Gallery

Monday, June 13, 2011

If You Tax Something, You Get Less of It

From an IBD editorial, "Will the Chicago Merc Flee Illinois Taxes?"

"The company that owns Chicago's two largest futures exchanges is thinking about moving operations out of state to flee oppressive business taxes. Terence Duffy, chairman of CME Group Inc., which owns the two institutions as well as the New York Mercantile Exchange, and Chief Financial Officer James Parisi announced the financial giant is considering moving operations and jobs out of the state in response to massive increases in state taxes.

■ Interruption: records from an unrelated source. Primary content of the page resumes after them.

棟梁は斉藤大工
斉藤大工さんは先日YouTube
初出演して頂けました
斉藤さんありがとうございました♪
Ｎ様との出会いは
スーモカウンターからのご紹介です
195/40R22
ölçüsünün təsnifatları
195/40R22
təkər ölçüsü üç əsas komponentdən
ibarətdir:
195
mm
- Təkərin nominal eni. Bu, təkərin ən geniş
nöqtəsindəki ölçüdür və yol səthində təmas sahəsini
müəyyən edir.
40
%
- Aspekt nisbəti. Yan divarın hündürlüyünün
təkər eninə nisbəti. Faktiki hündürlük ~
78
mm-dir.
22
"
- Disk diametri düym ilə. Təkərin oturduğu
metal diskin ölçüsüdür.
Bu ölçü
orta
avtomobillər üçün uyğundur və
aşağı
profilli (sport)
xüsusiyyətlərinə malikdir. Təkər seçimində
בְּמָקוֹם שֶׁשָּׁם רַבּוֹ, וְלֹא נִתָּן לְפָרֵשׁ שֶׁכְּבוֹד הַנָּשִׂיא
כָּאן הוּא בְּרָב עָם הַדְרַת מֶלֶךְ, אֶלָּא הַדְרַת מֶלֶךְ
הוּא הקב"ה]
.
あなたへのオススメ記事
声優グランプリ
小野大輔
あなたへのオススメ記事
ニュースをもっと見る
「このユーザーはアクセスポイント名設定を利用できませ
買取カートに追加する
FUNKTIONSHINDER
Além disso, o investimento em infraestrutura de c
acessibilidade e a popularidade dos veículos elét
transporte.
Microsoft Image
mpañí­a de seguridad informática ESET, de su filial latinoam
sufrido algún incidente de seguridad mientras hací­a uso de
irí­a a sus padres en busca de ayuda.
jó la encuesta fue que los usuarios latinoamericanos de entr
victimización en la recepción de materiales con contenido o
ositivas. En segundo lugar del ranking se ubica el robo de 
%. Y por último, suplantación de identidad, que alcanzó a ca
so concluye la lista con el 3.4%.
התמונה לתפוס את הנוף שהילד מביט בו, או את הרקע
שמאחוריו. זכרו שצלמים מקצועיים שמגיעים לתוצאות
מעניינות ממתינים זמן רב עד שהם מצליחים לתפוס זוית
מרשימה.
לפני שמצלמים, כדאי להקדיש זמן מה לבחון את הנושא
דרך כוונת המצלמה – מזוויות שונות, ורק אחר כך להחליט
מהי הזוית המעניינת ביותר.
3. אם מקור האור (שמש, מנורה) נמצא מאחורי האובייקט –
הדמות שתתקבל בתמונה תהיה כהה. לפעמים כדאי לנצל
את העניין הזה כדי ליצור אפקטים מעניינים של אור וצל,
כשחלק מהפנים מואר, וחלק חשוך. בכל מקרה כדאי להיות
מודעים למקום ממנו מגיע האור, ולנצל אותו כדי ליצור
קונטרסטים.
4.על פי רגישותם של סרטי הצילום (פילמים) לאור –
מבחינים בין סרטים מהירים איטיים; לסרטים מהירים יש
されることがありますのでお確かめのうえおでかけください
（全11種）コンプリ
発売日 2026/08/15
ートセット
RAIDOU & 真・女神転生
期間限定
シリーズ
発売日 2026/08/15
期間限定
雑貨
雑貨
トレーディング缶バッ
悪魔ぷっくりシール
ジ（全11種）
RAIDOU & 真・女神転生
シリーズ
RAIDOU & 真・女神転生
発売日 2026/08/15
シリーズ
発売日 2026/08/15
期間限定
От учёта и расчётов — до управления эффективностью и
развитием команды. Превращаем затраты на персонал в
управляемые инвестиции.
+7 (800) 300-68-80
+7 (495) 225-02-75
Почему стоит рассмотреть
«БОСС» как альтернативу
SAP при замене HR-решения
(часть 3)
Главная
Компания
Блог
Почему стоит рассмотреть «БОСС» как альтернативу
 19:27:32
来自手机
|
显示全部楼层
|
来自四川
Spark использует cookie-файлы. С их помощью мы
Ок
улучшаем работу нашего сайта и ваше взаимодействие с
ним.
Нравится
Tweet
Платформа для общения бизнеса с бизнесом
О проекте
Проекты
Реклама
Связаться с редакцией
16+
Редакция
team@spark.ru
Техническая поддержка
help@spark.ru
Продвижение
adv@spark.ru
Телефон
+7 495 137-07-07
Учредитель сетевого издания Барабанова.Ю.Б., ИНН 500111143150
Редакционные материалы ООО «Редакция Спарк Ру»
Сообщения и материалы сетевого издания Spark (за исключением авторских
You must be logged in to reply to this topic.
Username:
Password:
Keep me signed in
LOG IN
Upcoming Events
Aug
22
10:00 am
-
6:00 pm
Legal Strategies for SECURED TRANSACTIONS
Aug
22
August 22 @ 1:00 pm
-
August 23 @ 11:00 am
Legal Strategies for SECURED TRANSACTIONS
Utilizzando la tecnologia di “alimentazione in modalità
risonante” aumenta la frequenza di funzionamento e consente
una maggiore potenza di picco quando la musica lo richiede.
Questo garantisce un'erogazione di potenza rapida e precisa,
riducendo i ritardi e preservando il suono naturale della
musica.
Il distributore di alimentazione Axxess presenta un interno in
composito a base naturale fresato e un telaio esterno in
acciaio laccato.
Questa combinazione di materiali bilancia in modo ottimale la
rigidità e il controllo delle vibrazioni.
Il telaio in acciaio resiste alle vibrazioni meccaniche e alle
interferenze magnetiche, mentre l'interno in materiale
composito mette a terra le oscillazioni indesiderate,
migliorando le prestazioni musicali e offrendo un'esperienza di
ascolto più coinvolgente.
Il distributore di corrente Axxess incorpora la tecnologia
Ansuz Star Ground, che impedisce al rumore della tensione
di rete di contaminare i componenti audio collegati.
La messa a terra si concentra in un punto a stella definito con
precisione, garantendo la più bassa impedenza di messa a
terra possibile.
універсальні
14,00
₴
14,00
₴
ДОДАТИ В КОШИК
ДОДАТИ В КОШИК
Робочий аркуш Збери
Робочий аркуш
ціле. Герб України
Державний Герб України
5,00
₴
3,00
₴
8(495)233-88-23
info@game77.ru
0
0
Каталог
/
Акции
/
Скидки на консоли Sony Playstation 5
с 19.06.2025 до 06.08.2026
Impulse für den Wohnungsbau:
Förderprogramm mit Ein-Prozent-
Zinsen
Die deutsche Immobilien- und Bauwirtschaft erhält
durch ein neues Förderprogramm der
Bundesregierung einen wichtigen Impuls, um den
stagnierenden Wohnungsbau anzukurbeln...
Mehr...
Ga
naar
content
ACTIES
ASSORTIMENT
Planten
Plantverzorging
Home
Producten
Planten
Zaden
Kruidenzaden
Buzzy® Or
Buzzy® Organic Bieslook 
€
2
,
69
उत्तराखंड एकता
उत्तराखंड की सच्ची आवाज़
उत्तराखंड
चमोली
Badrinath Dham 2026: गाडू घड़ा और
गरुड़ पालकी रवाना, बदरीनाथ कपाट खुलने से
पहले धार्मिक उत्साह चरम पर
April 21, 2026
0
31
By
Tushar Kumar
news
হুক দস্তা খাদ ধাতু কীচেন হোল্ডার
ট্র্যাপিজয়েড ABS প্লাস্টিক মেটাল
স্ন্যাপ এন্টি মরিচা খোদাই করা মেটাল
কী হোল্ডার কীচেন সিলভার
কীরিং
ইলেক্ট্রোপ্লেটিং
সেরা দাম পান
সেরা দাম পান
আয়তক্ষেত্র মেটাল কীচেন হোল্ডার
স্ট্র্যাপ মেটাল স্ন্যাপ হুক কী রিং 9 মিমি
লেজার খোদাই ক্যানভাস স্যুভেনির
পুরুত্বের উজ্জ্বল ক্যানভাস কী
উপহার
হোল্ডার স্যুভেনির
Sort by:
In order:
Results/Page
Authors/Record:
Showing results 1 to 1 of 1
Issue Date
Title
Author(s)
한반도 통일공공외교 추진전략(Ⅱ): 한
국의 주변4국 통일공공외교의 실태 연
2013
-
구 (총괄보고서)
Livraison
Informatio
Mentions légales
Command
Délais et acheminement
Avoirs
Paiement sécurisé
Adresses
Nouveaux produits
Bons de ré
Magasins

Parisi told the company's annual meeting of shareholders that the state legislature's tax hike on corporations from 4.8% to 7% costs CME an extra $50 million a year. Corporations in Illinois also pay 2.5% tax on income, called a personal property replacement tax, which is collected by the state and flows to local governments. The two rates taken together come to 9.5%, the third highest corporate tax rate in the nation. In February, CME reported a 3% drop in fourth-quarter earnings partly because of expenses it booked related to the tax hike.

The ways of Washington, D.C., and Illinois stand in stark contrast with Texas, a state with no income tax, where workers decide for themselves whether to join a union, and that doesn't impose harsh regulatory burdens on businesses or their employees. It recently added to its business-friendly climate with loser-pays tort reform legislation.

Texas eschews while Illinois embraces the Obama model of more government, more unions, more central planning, higher taxes. So it's not surprising that while Obama's Illinois flounders, Texas has created 37% of all new net jobs since June 2009.

Illinois is losing a congressional seat as businesses and people leave. Texas is adding four seats as that state prospers. Build it and they will come; tax it and they will leave."